Exercise prompt:
Look below for the line that contains "left hip: (253, 289, 10)", then copy it and each following line exactly, through and including the line that contains "right shoulder: (261, 255, -17)".
*** Opening of Data for the task ***
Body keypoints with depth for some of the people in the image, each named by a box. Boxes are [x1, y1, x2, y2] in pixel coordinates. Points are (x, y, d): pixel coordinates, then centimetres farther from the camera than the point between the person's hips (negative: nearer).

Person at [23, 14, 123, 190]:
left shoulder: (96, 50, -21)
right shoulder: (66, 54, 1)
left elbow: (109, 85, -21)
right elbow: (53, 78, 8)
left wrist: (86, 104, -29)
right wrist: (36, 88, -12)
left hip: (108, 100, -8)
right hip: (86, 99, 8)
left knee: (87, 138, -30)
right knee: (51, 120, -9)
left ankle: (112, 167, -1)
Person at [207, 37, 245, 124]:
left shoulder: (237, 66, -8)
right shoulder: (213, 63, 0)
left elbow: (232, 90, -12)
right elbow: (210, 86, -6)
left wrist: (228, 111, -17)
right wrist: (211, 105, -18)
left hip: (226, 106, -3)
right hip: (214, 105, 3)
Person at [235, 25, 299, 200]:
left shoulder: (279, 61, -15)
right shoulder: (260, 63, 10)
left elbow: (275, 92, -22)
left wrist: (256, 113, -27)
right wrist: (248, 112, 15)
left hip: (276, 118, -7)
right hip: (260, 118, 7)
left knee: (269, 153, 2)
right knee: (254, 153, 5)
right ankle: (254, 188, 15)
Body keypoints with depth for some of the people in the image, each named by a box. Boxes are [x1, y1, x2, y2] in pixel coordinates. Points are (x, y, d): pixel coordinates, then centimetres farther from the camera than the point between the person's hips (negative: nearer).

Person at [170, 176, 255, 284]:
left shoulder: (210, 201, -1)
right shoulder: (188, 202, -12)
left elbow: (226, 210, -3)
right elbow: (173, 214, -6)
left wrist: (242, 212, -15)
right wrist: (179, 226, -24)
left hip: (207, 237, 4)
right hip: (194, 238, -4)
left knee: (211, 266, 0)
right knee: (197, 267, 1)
*** Close of Data for the task ***
*** Opening of Data for the task ***
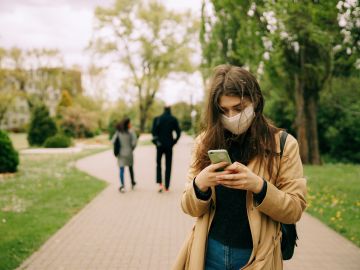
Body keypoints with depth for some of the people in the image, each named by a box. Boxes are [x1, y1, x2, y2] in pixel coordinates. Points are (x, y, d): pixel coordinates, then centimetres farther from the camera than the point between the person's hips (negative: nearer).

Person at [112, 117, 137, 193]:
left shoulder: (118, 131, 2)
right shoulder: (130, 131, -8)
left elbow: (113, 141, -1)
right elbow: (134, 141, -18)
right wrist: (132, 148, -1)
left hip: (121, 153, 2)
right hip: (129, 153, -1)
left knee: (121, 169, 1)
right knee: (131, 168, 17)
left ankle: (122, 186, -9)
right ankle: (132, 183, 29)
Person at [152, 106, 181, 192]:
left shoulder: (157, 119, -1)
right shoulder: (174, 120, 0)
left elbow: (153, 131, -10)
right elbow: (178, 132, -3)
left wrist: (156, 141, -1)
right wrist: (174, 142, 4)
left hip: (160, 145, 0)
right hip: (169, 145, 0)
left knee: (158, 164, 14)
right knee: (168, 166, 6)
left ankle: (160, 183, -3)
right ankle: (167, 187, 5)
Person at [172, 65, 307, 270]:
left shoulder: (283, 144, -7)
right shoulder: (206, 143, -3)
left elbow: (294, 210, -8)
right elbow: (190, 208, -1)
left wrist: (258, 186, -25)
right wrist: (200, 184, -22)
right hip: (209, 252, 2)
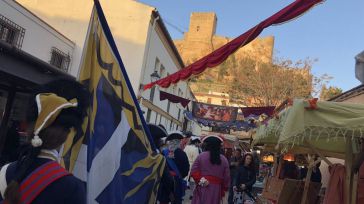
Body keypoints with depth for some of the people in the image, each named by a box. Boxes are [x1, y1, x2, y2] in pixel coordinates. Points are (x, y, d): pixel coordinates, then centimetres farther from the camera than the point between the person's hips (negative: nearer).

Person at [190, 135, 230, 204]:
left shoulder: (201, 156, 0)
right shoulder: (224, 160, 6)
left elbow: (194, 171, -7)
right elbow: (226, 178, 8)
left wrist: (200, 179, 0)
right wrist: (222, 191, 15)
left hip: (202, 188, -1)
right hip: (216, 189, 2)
*** Close of Data for the task ***
*** Opening of Data for the task ***
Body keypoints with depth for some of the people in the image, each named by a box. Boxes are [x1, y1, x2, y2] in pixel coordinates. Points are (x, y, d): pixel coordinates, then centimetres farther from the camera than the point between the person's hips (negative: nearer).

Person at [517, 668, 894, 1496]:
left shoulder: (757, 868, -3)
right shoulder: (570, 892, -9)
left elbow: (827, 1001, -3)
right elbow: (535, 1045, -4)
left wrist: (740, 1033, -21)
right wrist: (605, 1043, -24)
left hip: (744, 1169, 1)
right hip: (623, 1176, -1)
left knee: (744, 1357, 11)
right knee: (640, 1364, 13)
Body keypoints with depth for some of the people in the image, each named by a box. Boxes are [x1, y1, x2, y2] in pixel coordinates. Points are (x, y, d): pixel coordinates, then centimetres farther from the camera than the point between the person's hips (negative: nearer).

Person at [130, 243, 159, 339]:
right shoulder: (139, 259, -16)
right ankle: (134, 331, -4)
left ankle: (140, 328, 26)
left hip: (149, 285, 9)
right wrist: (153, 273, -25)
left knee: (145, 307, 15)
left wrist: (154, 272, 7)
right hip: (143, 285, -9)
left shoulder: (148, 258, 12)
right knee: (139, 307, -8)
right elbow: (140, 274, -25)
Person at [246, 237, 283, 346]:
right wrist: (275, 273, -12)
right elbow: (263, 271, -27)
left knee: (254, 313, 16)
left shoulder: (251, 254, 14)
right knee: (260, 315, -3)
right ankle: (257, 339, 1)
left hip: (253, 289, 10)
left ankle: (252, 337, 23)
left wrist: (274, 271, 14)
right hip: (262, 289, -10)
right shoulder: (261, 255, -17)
*** Close of Data for the task ***
Answer space:
left hip: (253, 289, 10)
left ankle: (252, 337, 23)
left wrist: (274, 271, 14)
right hip: (262, 289, -10)
right shoulder: (261, 255, -17)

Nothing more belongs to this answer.